■ Listed entries
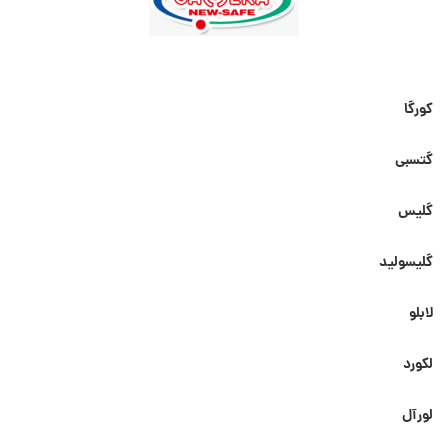
کورگا
گتسبی
گلیس
گلیسولید
لابلو
لکورد
لورآل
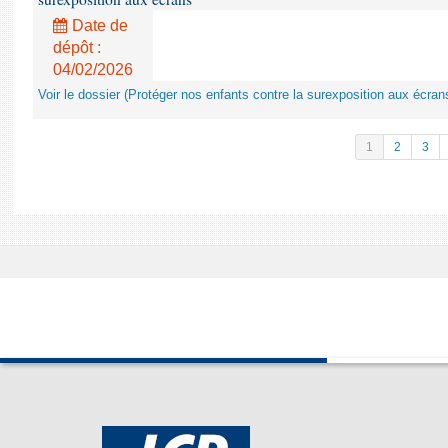
Date de
dépôt :
04/02/2026
Voir le dossier (Protéger nos enfants contre la surexposition aux écran
1
2
3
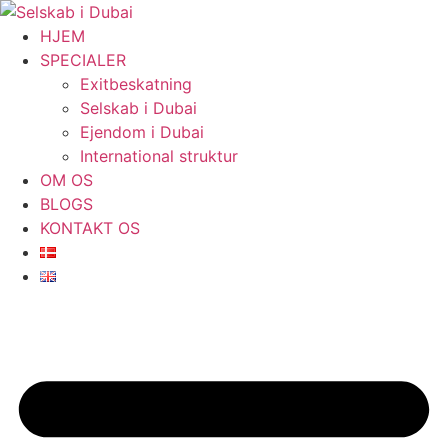
Videre
til
HJEM
indhold
SPECIALER
Exitbeskatning
Selskab i Dubai
Ejendom i Dubai
International struktur
OM OS
BLOGS
KONTAKT OS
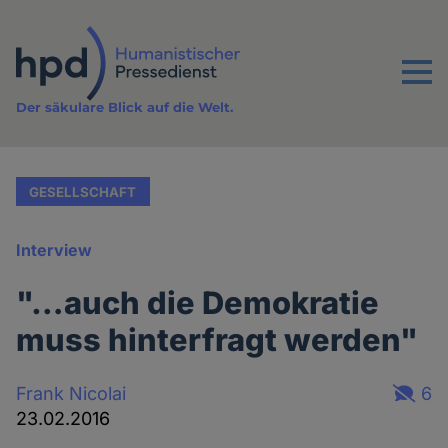
Direkt
zum
Inhalt
Menu
Der säkulare Blick auf die Welt.
GESELLSCHAFT
Interview
"…auch die Demokratie
muss hinterfragt werden"
Frank Nicolai
6
23.02.2016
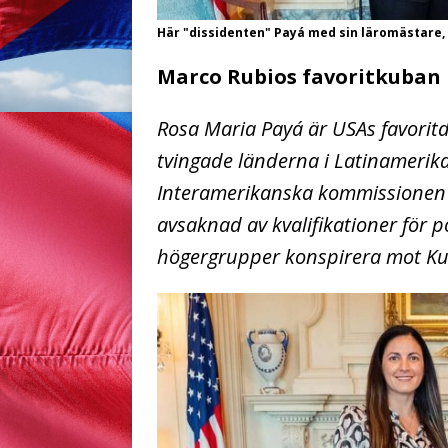
Här "dissidenten" Payá med sin läromästare,
Marco Rubios favoritkuban 
Rosa Maria Payá är USAs favoritd
tvingade länderna i Latinamerik
Interamerikanska kommissionen fö
avsaknad av kvalifikationer för 
högergrupper konspirera mot Ku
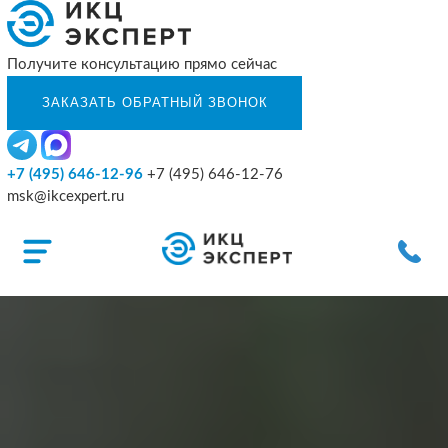
Получите консультацию прямо сейчас
+7 (495) 646-12-96
+7 (495) 646-12-76
msk@ikcexpert.ru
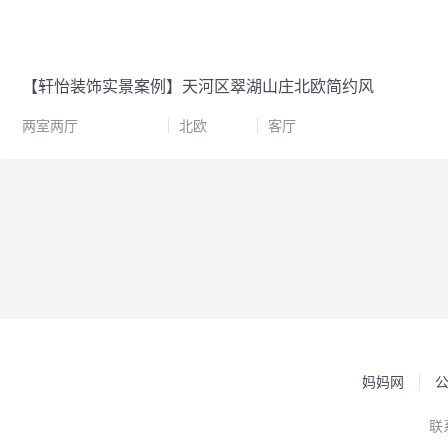
【轩怡装饰实景案例】天河区翠湖山庄北欧简约风
两室两厅
北欧
客厅
妈妈网
联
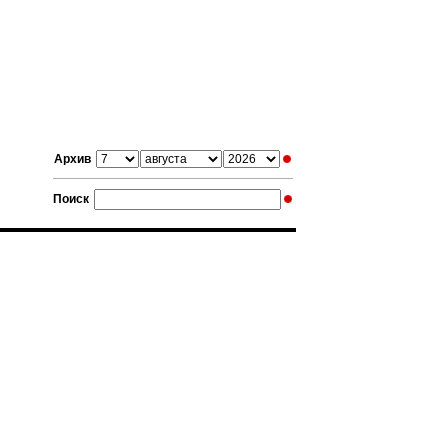
Архив
Поиск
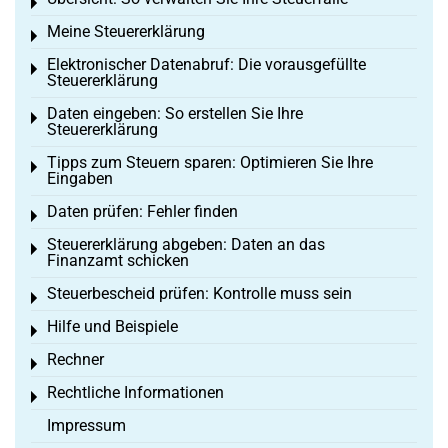
Toggle menu
Meine Steuererklärung
Toggle menu
Elektronischer Datenabruf: Die vorausgefüllte
Toggle menu
Steuererklärung
Daten eingeben: So erstellen Sie Ihre
Toggle menu
Steuererklärung
Tipps zum Steuern sparen: Optimieren Sie Ihre
Toggle menu
Eingaben
Daten prüfen: Fehler finden
Toggle menu
Steuererklärung abgeben: Daten an das
Toggle menu
Finanzamt schicken
Steuerbescheid prüfen: Kontrolle muss sein
Toggle menu
Hilfe und Beispiele
Toggle menu
Rechner
Toggle menu
Rechtliche Informationen
Toggle menu
Impressum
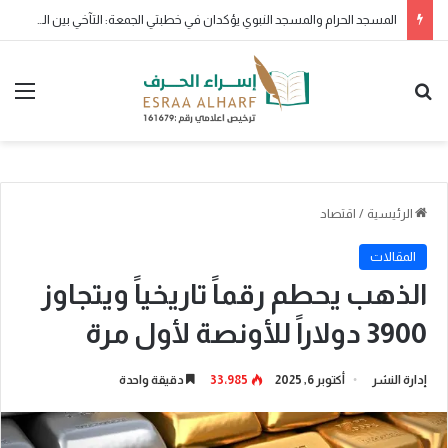
ولو بشق تمرة
بحث عن
الق
الرئيسية
/
اقتصاد
المقالات
الذهب يحطم رقماً تاريخياً ويتجاوز
3900 دولاراً للأونصة لأول مرة
إدارة النشر
أكتوبر 6, 2025
33٬985
دقيقة واحدة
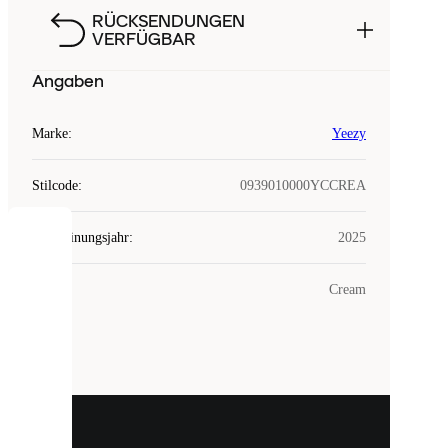
RÜCKSENDUNGEN
VERFÜGBAR
Angaben
Marke
:
Yeezy
Stilcode
:
0939010000YCCREA
Erscheinungsjahr
:
2025
COOKIES
Farbe
:
Cream
Laced
verwendet
Cookies.
Cookies
sind
kleine
Dateien,
die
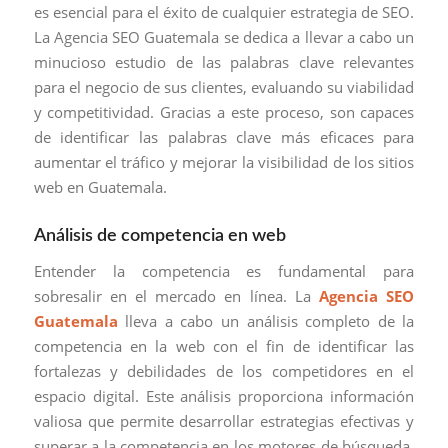
es esencial para el éxito de cualquier estrategia de SEO.
La Agencia SEO Guatemala se dedica a llevar a cabo un
minucioso estudio de las palabras clave relevantes
para el negocio de sus clientes, evaluando su viabilidad
y competitividad. Gracias a este proceso, son capaces
de identificar las palabras clave más eficaces para
aumentar el tráfico y mejorar la visibilidad de los sitios
web en Guatemala.
Análisis de competencia en web
Entender la competencia es fundamental para
sobresalir en el mercado en línea. La
Agencia SEO
Guatemala
lleva a cabo un análisis completo de la
competencia en la web con el fin de identificar las
fortalezas y debilidades de los competidores en el
espacio digital. Este análisis proporciona información
valiosa que permite desarrollar estrategias efectivas y
superar a la competencia en los motores de búsqueda.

■ Exercise instructions
Please gather every line above that contains the word "muss". Case matters.

■ Response box
muss hinterfragt werden"
Steuerbescheid prüfen: Kontrolle muss sein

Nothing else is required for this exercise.